Pero no fue únicamente esa. Hay otra pieza que se llama “El portador del ternero”, una escultura que se encuentra en la Acrópolis de Atenas y que muestra a un muchacho que sostiene un ternero para ofrecérselo a la diosa Afrodita. Eso yo lo conocí en una clase de Ramiro, pero nunca me imaginé que algún día estaría delante del original. Y cuando fuimos Grecia, al ver aquello, supe que tenía que hacer esa coreografía. En ese momento teníamos dos bailarines en la Compañía con características especiales para hacerla: uno era pequeño y el otro era alto, hablo de Rubén Rodríguez y Luis Roblejo. Pero Rubén andaba demasiado ocupado con una coreografía que estaba montando y pensé en Miguel Iglesias. Así surgió “Rhombos y la ofrenda”, una pieza que luego me aportaría mucho. Eso también se lo debo a Ramiro.

Como nos dio una formación tan completa, la Compañía estaba muy bien preparada desde el punto de vista teatral. Los bailarines actuaban, cantaban, iban más allá del movimiento. Sobre todo estábamos preparados en lo psíquico y esto tiene mucho que ver con el cine. Es por eso que a mí incursionar en el cine no me costó trabajo, no me fue difícil adaptarme a ese lenguaje porque, de una u otra forma, también lo conocía.

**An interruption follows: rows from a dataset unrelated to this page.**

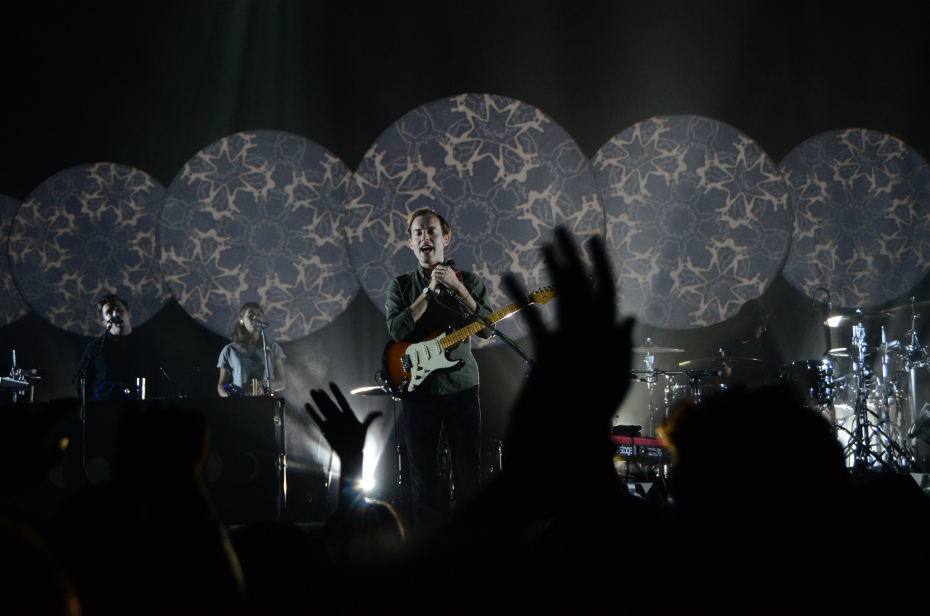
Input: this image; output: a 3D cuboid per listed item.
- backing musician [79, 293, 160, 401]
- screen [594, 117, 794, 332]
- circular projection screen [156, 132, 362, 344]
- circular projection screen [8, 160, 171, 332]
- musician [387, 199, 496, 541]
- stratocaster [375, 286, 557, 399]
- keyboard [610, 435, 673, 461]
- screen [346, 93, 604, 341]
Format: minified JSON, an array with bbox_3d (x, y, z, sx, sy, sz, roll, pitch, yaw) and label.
[{"bbox_3d":[-2.413,0.736,12.944,0.550,1.680,0.400,-2,-4,-3],"label":"backing musician"},{"bbox_3d":[1.868,-0.736,15.800,1.820,1.820,0.070,-2,-4,0],"label":"screen"},{"bbox_3d":[-1.715,-0.617,15.800,1.790,1.790,0.070,-2,-4,0],"label":"circular projection screen"},{"bbox_3d":[-3.162,-0.498,15.800,1.450,1.450,0.070,-2,-4,0],"label":"circular projection screen"},{"bbox_3d":[-0.119,0.439,8.590,0.520,1.810,0.450,-2,-4,6],"label":"musician"},{"bbox_3d":[0.034,0.107,8.450,0.980,0.325,0.080,-27,-31,6],"label":"stratocaster"},{"bbox_3d":[1.071,0.893,11.800,0.330,0.125,1.200,0,-4,-30],"label":"keyboard"},{"bbox_3d":[0.089,-0.736,15.800,2.200,2.200,0.070,-2,-4,0],"label":"screen"}]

Impartí la primera clase al primer grupo de alumnos que luego integrarían la Cátedra de Danza Moderna del Instituto Superior de Arte y ese día Ramiro estaba entre el jurado. A pesar de que llevaba mucho tiempo como profesor, para mí fue como el primer día, no sé quién estaba más nervioso, si los alumnos o yo.

Las personas que estuvimos ligadas a la enseñanza en esa época heredamos sus concepciones. Eso que encontré con él es mi vida y no puedo apartarlo. La danza no es estática, pero, a pesar de que uno evolucione, debe buscar la manera de conservar esos elementos que aún tienen validez. Siempre utilizo este ejemplo: en el terremoto del 85, en México, se derrumbaron muchos edificios, pero al de Bellas Artes no le pasó nada porque tiene buenos cimientos. Con buenos cimientos uno puede construir encima la estructura que quiera. Por eso es importante que los bailarines de ahora conozcan las bases que sustentan su trabajo.

En nuestro tiempo no éramos universitarios ni teníamos tanto conocimiento de la anatomía como tienen ahora, pero las bases que nos enseñó Ramiro fueron muy sólidas. Por eso Danza Contemporánea trata de mantener esos cimientos, aunque sin limitar la creación coreográfica. No digo que los bailarines de nuestra compañía sean los mejores, pero tienen un diapasón mucho más amplio en cuanto a interpretación y ejecución.

Si he logrado llegar hasta el 2012 en esa compañía fue por el legado de Ramiro Guerra, eso no lo negaré jamás. Tengo mucho que agradecerle en mi vida, porque él me abrió el camino para llegar a ser lo que soy.